“For most of the 19th century, it was common practice for people to dispose of refuse in their own backyards,” said Susan Palazzo, project manager and archaeologist at Rivanna Archaeological Services. “The University attempted sanitary policing, but it was often ineffective. There was an 1848 mention in the faculty minutes of a trash removal system where trash was kept in barrels that would then be removed daily and deposited on the outskirts of the University. A 1909 map shows a trash dump behind the old powerhouse, south of New Cabell Hall.”
The trash deposit at Hotel A, encountered in a unit about 42 feet north of Mews Alley, yielded about 500 artifacts, including glass from windows, containers and laboratory bottles; sheet metal; a porcelain electrical insulator; bird and mammal bones; and several personal items, including a ground lens possibly from a pair of spectacles.
“These excavations behind Hotel A only offer a narrow window into the lives of people who lived and worked at the University, so it is difficult to make a general statement about who they were,” Palazzo said. “We find some artifacts that reflect what we read in University documents.”
Items such as the signet ring and heart pendant were probably lost, not discarded.

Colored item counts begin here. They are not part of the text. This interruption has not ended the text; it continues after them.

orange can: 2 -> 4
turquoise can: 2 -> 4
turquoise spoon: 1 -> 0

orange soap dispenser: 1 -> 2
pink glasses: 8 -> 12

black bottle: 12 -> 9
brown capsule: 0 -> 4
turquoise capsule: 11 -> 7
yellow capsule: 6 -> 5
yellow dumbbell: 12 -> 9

“We don’t see a lot of items like that in archaeological assemblages because people care for them and usually don’t leave them behind,” Palazzo said. “The signet ring was a kind popular in the 1890s, long before women could be full students at the University, but there were women living with their families in the hotels and pavilions and visiting from town. The University had summer schools and teaching programs for women.”
The archaeologists’ work also confirmed disputes between hoteliers as well as complex water management systems.

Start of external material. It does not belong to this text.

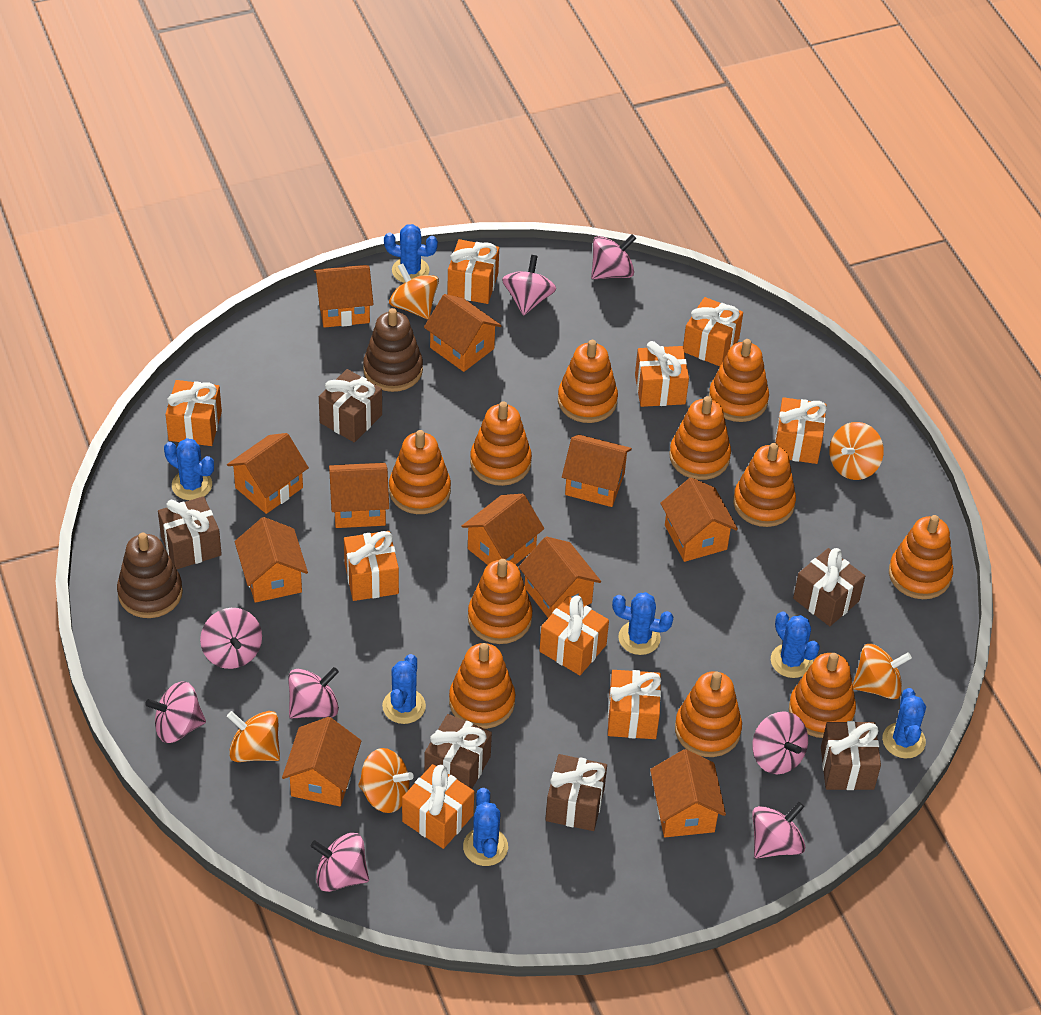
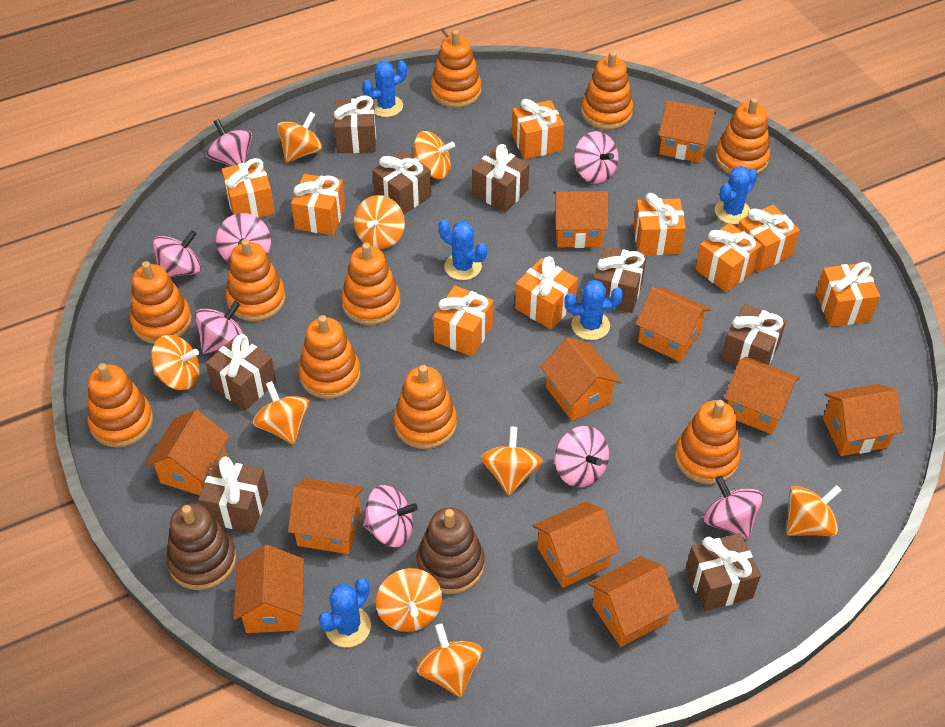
blue cactus: 7 -> 5
brown gift: 6 -> 8
orange spinning top: 5 -> 9
orange stacking toy: 11 -> 10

“It has confirmed one story, that the hotel keeper at Hotel A got in trouble for slaughtering animals behind the adjacent dorm block, where we found animal bones,” Hogg said. “And provided an interesting insight into how Hotel A was built – into a ravine with the area in front backfilled to make the terrace.”
Hotel A is unique, with a sunken courtyard on the south side and an areaway on the east and north sides. A thick, stone retaining wall surrounded the spaces.
In the early years of the University, the hotels served as dining halls for the students. They were owned by the University, but operated by independent contractors who used the areas around the hotels as work yards.
The original hotels could not always accommodate all the students assigned to them or the families of the hotelkeepers. In Hotel A, hotelier Addison Maupin moved the dining hall to the basement so his family could use the first floor. In 1867, the University built a large addition to the east of the hotel to expand the student dining hall.
In the 1907-08 school year, Hotel A was converted into laboratory space for experimental physiology and physiological chemistry. In 1928, the Virginia Quarterly Review moved in, and the addition was demolished two years later when the University renovated or removed several buildings related to medical laboratories.